En fonction du travail exercé, dès que les mains sont en danger, la peur de l’accident prend une tout autre dimension. Qu’ils soient violonistes, pianistes ou guitaristes, la moindre blessure peut avoir de lourdes conséquences sur le plan physique et psychologique. Roman, 55 ans, pianiste le soir et manutentionnaire le jour, témoigne : « J’ai peur en permanence. Il peut arriver quelque chose à chaque seconde. J’ai des douleurs dans les mains qui ne passent pas. Mais c’est comme ça… Il a fallu que je m’habitue. »

En attendant des jours meilleurs, la discipline musicale est toujours là, toute proche, pour vous rappeler à l’ordre. Le job d’appoint ne doit pas déroger à la règle des exercices quotidiens sur l’instrument. Le public se moque bien de savoir ce qui s’est passé le jour quand la nuit est là et qu’arrive le moment du concert.

Quand la musique se pose en amateur, quand l’artiste peut se passer des concerts ou des cours pour assurer sa subsistance, la musique l’aide à « survivre » d’une tout autre manière. À défaut de s’inventer une autre vie, quand le choix ne se pose plus et que l’artiste se trouve libéré des nombreuses contraintes matérielles et économiques de première nécessité, la musique se vit alors plus intensivement. Dans le meilleur des cas, elle sert d’exutoire aux émotions et devient le puissant canalisateur qu’on lui connaît, réalisant un parfait équilibre entre le désir et la réalisation de soi. Andreas, garagiste : « J’ai fait de nombreux concerts. Même si je ne peux pas en vivre actuellement, la musique est l’échappatoire qui me permet de décompresser après ma journée de travail. C’est comme ça que je vis la musique… Au moment de jouer, il faut oublier toutes les contrariétés et se concentrer uniquement sur son talent artistique. »

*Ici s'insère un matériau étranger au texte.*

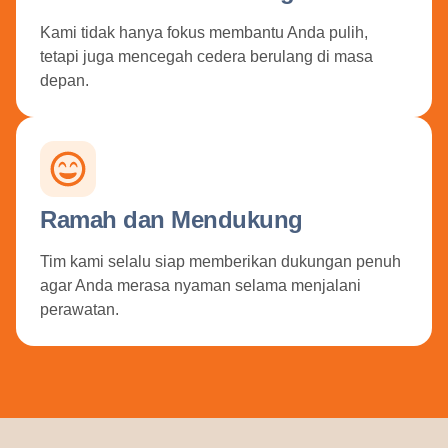
Kami tidak hanya fokus membantu Anda pulih,
tetapi juga mencegah cedera berulang di masa
depan.
Ramah dan Mendukung
Tim kami selalu siap memberikan dukungan penuh
agar Anda merasa nyaman selama menjalani
perawatan.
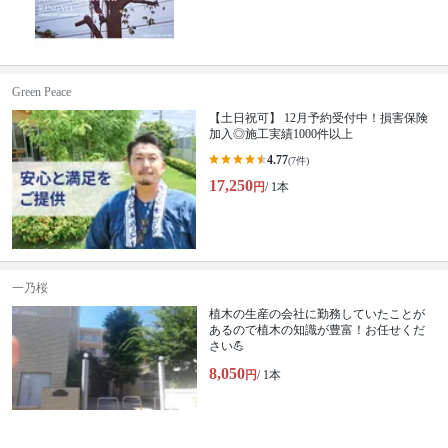
Green Peace
【土日祝可】 12月予約受付中！損害保険
加入◎施工実績1000件以上
4.77
(7件)
17,250
円
/ 1本
一乃桜
植木の生産の会社に勤務していたことが
あるので植木の知識が豊富！お任せくだ
さい💪
8,050
円
/ 1本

Quand le musicien vise la carrière professionnelle, l’exigence des déplacements lors de tournées, la cadence des répétitions, organisent la vie tout autrement. La musique est toujours là pour l'avertir lorsqu'il s’éloigne du droit chemin. Travestir la réalité est un vœu pieux. Il n’existe pas de sauf-conduit permissif. Les hauts et les bas, la contrainte du statut d’intermittent du spectacle, difficile à respecter, et qui pousse à courir après de quelconques cachets pour obtenir de maigres indemnités, poussent des musiciens, même brillants, à renoncer.

Aujourd’hui, vivre de son art sans aucun préjugé, sans aucune aide, est quelque chose de difficile. En France, généralement, les gens pensent que les musiciens, et plus généralement les artistes, sont des assistés. Ces gens-là n’ont de tort que leur méconnaissance, car l’assistanat à depuis étendu son essor dans d’autres domaines en faisant bonne figure : prestations familiales, aide au logement, prêt, etc. À l’inverse d'un grand nombre de professions, la musique est un art qui se joue ni avant ni après de longues études. Sa pratique se conjugue au temps présent et incite à des remises en question permanentes, sans temps mort. Le musicien doit apprendre à se déconstruire pour ensuite se reconstruire s’il souhaite vivre avec dignité de la musique. Sa relation avec elle est bien trop fusionnelle pour qu'elle n'agisse pas comme un aimant. À l’artiste d'apprendre ce que signifie "se remettre en question" et à poser ses propres limites afin de maîtriser et conduire un tel état ; la pratique musicale restant toujours une leçon de vie permanente.